現場の猟師や専門家の言葉からは、クマが人里に現れる背景にクマザサの減少による隠れ場の喪失や、猟師の高齢化など、社会的な要因まで見えてきます。

第三章では、東京農業大学の山崎晃司氏がクマの生態や行動、ヒグマとツキノワグマの違い、そして環境変化による生息域の拡大について詳しく解説。

写真家・澤井俊彦氏によるクマの生き生きとした姿も印象的です。

本書を読むと、「クマと出会ったときどうするか」以前に、「クマと出会わないために何を知っておくべきか」という意識が自然と芽生えます。

生身の人間がクマに勝てるはずがない。

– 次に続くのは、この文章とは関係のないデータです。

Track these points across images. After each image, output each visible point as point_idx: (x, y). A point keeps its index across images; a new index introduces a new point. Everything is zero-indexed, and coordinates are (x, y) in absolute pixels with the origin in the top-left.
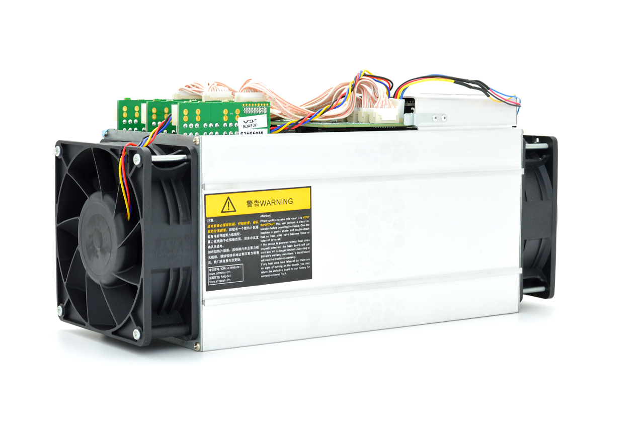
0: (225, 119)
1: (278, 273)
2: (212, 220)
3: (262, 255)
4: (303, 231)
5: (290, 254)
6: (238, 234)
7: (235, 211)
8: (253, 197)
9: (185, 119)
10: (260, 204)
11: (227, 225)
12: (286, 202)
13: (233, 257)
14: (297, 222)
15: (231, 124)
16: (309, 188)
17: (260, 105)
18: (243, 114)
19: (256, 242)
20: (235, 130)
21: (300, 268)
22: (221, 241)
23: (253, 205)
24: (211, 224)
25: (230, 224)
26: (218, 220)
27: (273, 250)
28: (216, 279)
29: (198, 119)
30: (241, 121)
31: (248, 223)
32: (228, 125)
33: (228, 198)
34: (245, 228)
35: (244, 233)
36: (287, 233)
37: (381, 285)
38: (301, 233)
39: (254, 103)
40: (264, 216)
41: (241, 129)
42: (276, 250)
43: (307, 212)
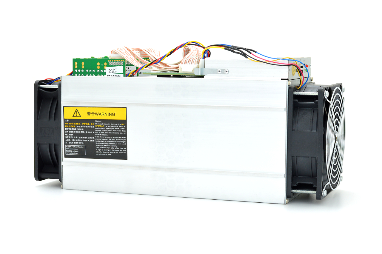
0: (99, 67)
1: (105, 153)
2: (67, 120)
3: (96, 142)
4: (121, 132)
5: (113, 144)
6: (82, 129)
7: (80, 117)
8: (91, 110)
9: (76, 67)
10: (95, 114)
11: (76, 124)
12: (111, 114)
13: (79, 142)
14: (118, 127)
15: (102, 71)
16: (125, 108)
17: (119, 61)
18: (108, 66)
19: (93, 135)
20: (104, 74)
21: (120, 153)
22: (73, 132)
23: (91, 114)
24: (67, 122)
25: (78, 124)
26: (71, 121)
27: (103, 140)
28: (70, 152)
29: (83, 67)
30: (107, 69)
31: (88, 124)
32: (100, 71)
33: (77, 109)
34: (86, 127)
35: (85, 129)
36: (111, 132)
37: (170, 169)
38: (120, 133)
39: (115, 59)
40: (97, 121)
41: (107, 73)
42: (105, 140)
43: (125, 122)
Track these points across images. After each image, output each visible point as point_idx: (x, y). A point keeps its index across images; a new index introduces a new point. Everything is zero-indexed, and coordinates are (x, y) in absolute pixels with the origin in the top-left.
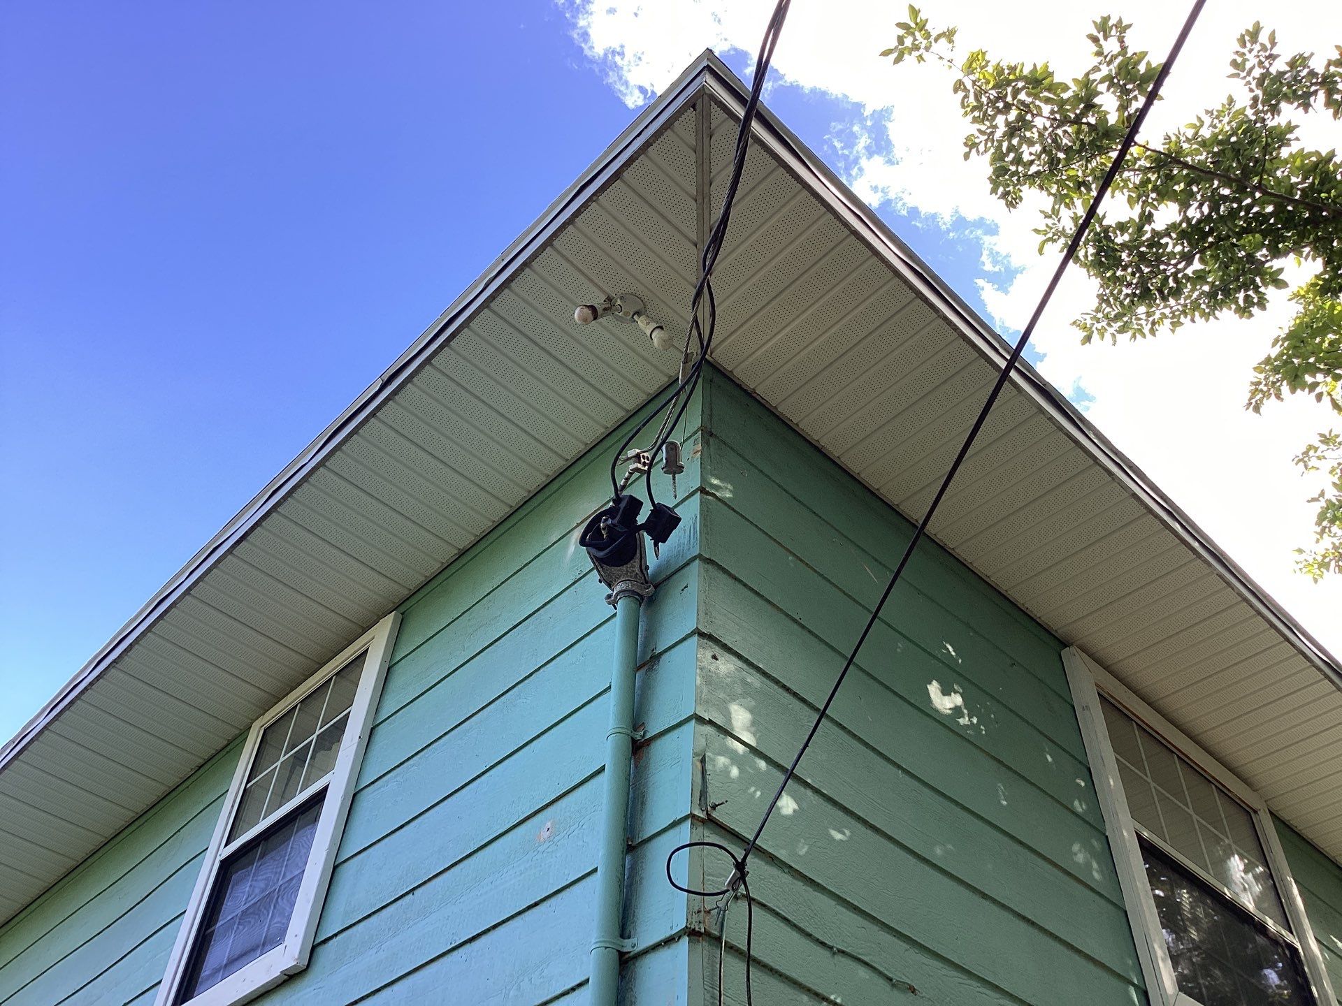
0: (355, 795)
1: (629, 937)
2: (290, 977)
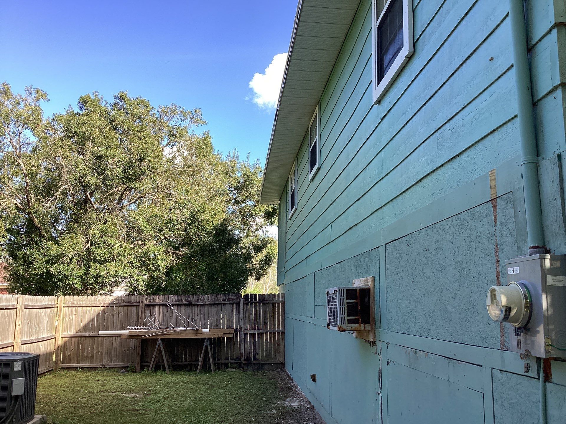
2: (410, 58)
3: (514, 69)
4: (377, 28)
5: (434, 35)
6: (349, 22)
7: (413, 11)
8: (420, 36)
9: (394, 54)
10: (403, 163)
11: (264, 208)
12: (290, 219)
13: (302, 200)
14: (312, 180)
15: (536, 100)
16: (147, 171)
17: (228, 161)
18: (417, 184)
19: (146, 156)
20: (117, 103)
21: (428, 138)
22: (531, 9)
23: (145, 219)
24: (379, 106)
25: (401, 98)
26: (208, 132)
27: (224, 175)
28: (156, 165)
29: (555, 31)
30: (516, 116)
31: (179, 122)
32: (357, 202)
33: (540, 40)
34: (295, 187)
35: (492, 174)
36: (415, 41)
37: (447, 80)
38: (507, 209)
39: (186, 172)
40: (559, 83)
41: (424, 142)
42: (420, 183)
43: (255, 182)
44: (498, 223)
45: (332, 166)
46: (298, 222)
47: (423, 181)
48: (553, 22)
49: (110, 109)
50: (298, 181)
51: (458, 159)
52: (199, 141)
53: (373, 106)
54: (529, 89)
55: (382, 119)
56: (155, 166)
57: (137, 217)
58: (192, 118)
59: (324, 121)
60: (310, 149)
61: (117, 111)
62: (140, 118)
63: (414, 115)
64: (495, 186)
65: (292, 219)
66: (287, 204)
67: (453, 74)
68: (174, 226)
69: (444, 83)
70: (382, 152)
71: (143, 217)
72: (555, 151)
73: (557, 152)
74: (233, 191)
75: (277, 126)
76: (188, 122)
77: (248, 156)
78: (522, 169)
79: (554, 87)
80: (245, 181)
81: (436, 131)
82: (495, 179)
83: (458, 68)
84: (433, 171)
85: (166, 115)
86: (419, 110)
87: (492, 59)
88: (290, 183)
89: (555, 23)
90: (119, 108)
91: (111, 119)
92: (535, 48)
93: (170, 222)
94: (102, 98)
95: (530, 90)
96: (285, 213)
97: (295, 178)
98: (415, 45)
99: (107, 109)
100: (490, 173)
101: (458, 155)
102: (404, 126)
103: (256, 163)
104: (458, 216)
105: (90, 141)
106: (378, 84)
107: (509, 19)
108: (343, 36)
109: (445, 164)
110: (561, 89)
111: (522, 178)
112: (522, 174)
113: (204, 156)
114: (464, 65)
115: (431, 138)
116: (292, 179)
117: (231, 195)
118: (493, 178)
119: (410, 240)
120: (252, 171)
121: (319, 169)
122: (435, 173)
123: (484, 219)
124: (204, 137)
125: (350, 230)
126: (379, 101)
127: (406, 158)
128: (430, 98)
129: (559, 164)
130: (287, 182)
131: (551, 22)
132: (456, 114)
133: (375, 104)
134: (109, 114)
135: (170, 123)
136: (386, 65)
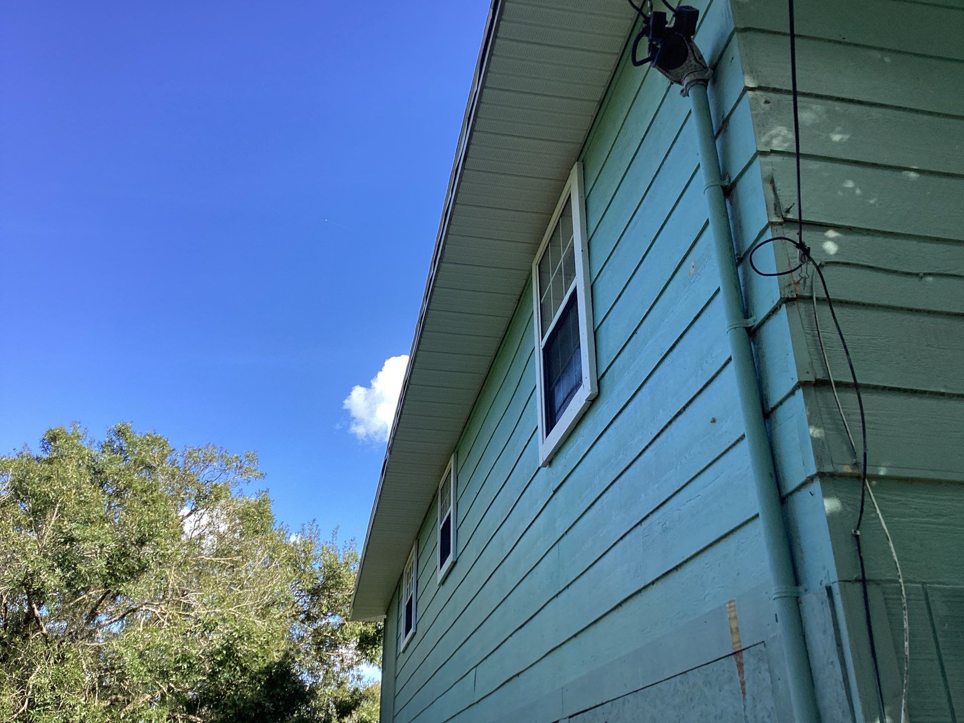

だからこそ、クマの行動を理解し、山に入る際には最大限の注意を払う、それが現代の私たちに求められていることだと強く感じました。

単なる事件記録ではなく、“人と野生動物の距離を見つめ直すための一冊”

登山者やハイカーだけでなく、自然や野生動物に関心のあるすべての人におすすめしたい本です。

クマはなぜ人里に出てきたのか

著者:永幡嘉之
出版社 旬報社

著者が大切にしているのは「自分の眼で見て考える」こと。

本書は、「餌がないから人里に出てくる」という短絡的な結論で終わらせるのではなく、クマが人里に出てくる行動の背景にある複雑な要因を深掘りします。

2023年、秋田や岩手でクマが多発した一方で、山形では少なかった理由について、著者は実際にクマの棲む山岳から里山まで丹念に調べ歩いたり、聞き取りをしたりして解明していきます。

この年、秋田や岩手ではブナだけでなくミズナラ、コナラのドングリの三種が凶作でした。

一方、山形ではコナラ、ミズナラが多くなっていたという事実を突き止めます。

オスを恐れて人里に出てきた子連れのクマは、クリなどの果樹を食べます。

また、減反政策の影響でソバをたくさん植えている地域では、ソバが消化に良いことからクマがそれを食べているという指摘もあります。

さらに、冬になって人里に出てくるクマについては、親が駆除された子熊が冬眠できなくなったケースがあることも解説されています。

この本は、クマの生態や行動、そしてそれを取り巻く人間社会の変化を詳細に分析し、人とクマがどこで折り合いをつけるべきかという長期的な視点での対策まで提言しています。